ANN (sensitivity analysis) . | |
---|---|
Indicators . | W . |
Tubewell density | 2.84 |
Rainfall | 2.05 |
Rice area | 2.05 |
Sugarcane area | 2.04 |
Non-paddy area | 1.78 |
Basmati | 1.65 |
Canal-irrigated area | 1.60 |
ANN (sensitivity analysis) . | |
---|---|
Indicators . | W . |
Tubewell density | 2.84 |
Rainfall | 2.05 |
Rice area | 2.05 |
Sugarcane area | 2.04 |
Non-paddy area | 1.78 |
Basmati | 1.65 |
Canal-irrigated area | 1.60 |
The groundwater depth is most affected by tubewell density followed by rainfall, area under rice, and sugarcane respectively (Table 5). Canal-irrigated area has the lowest effect on the output. In general, it can be revealed that the importance of input parameters of the model can be differentiated with the use of sensitivity analysis for the ANN model. In addition to this, it should be observed that this is immensely helpful when there are various input variables for the ANN model. From the sensitivity analysis, it is noticed that tubewell density, rainfall and rice area had a major influence on groundwater depth.
DISCUSSION
Groundwater declination is one of the major concerns for Central Punjab, as groundwater has fallen around >1 m depth annually over the last 20 years (Singla et al. 2022). The ANN and MLR models were an approach to making a forecasting model for measuring groundwater depth, as groundwater depth is influenced by both climatic factors and human interventions. So, models were developed keeping in view the influence of both factors. ANN performed better than MLR in the present study.

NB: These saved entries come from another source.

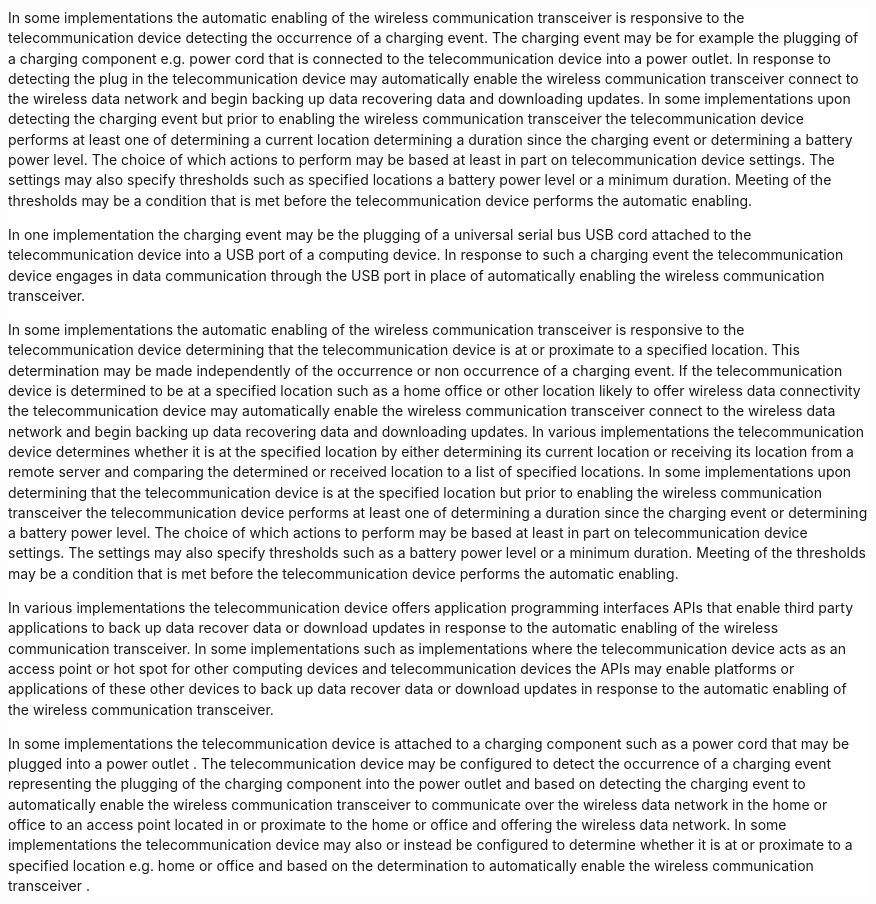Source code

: In some implementations the automatic enabling of the wireless communication transceiver is responsive to the telecommunication device detecting the occurrence of a charging event. The charging event may be for example the plugging of a charging component e.g. power cord that is connected to the telecommunication device into a power outlet. In response to detecting the plug in the telecommunication device may automatically enable the wireless communication transceiver connect to the wireless data network and begin backing up data recovering data and downloading updates. In some implementations upon detecting the charging event but prior to enabling the wireless communication transceiver the telecommunication device performs at least one of determining a current location determining a duration since the charging event or determining a battery power level. The choice of which actions to perform may be based at least in part on telecommunication device settings. The settings may also specify thresholds such as specified locations a battery power level or a minimum duration. Meeting of the thresholds may be a condition that is met before the telecommunication device performs the automatic enabling.

In one implementation the charging event may be the plugging of a universal serial bus USB cord attached to the telecommunication device into a USB port of a computing device. In response to such a charging event the telecommunication device engages in data communication through the USB port in place of automatically enabling the wireless communication transceiver.

In some implementations the automatic enabling of the wireless communication transceiver is responsive to the telecommunication device determining that the telecommunication device is at or proximate to a specified location. This determination may be made independently of the occurrence or non occurrence of a charging event. If the telecommunication device is determined to be at a specified location such as a home office or other location likely to offer wireless data connectivity the telecommunication device may automatically enable the wireless communication transceiver connect to the wireless data network and begin backing up data recovering data and downloading updates. In various implementations the telecommunication device determines whether it is at the specified location by either determining its current location or receiving its location from a remote server and comparing the determined or received location to a list of specified locations. In some implementations upon determining that the telecommunication device is at the specified location but prior to enabling the wireless communication transceiver the telecommunication device performs at least one of determining a duration since the charging event or determining a battery power level. The choice of which actions to perform may be based at least in part on telecommunication device settings. The settings may also specify thresholds such as a battery power level or a minimum duration. Meeting of the thresholds may be a condition that is met before the telecommunication device performs the automatic enabling.

In various implementations the telecommunication device offers application programming interfaces APIs that enable third party applications to back up data recover data or download updates in response to the automatic enabling of the wireless communication transceiver. In some implementations such as implementations where the telecommunication device acts as an access point or hot spot for other computing devices and telecommunication devices the APIs may enable platforms or applications of these other devices to back up data recover data or download updates in response to the automatic enabling of the wireless communication transceiver.

In some implementations the telecommunication device is attached to a charging component such as a power cord that may be plugged into a power outlet . The telecommunication device may be configured to detect the occurrence of a charging event representing the plugging of the charging component into the power outlet and based on detecting the charging event to automatically enable the wireless communication transceiver to communicate over the wireless data network in the home or office to an access point located in or proximate to the home or office and offering the wireless data network. In some implementations the telecommunication device may also or instead be configured to determine whether it is at or proximate to a specified location e.g. home or office and based on the determination to automatically enable the wireless communication transceiver .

The sensitivity analysis showed that groundwater is greatly influenced by pumping and rainfall. This is reasonable, since more pumping is projected to increase groundwater withdrawal. The rice area is also found to be a significant influencer. The area under is approximately 40 times more than the sugarcane area (Statistical Abstract of Punjab 2017, 2019). The deficiency in rainfall over the years consequently impact evapotranspiration rates and subsequently the water requirements. Thus, the crops will need to take up more water from the groundwater. Rice area was found to be another major influencer on groundwater depth. Water productivity of rice (quantity of water required to produce 1-kg rice) in the state in the triennium (TE) ending 2013–14 was 5,337 l, whereas the all-India average was 3,875 l (Central Ground Water Board 2018). This is also due to applying a higher number of irrigations than the recommended doses. The paddy area in Central Punjab increased by 0.23 million ha during 1998–2017, indicating water requirement of (3.43 BCM (billion cubic metres)), considering an average of 1,500 mm irrigation water (Singla et al. 2022).
The decline in water table depth can only be addressed by reducing demand on the groundwater table. It is only possible with crop diversification (Kaur & Vatta 2015). Central Punjab needs to shift a huge area from under the paddy. It is of utmost importance for ensuring sustainable agriculture, ensuring livelihoods, saving water for future generations and saving Punjab from the looming desertification.
CONCLUSION
The present study was done to develop a prediction model using different techniques to study groundwater fluctuations in Central Punjab. Climatic factors like rainfall and other factors like area under rice, basmati, non-paddy, sugarcane, tubewell density, and canal-irrigated area were considered as input. Both ANN and MLR techniques were used to develop the model and ANN performed better. Furthermore, sensitivity analysis revealed that rainfall, rice area, and tubewell density are the main factors that cause groundwater depletion. Furthermore, the improvements in the model can be made by taking into consideration micro scale/district level analysis. Central Punjab needs huge diversification in rice for addressing the groundwater issue. The main function of the model is to study groundwater fluctuation, when diversified rice is considered.
DATA AVAILABILITY STATEMENT
All relevant data are available from an online repository or repositories.
CONFLICT OF INTEREST
The authors declare there is no conflict.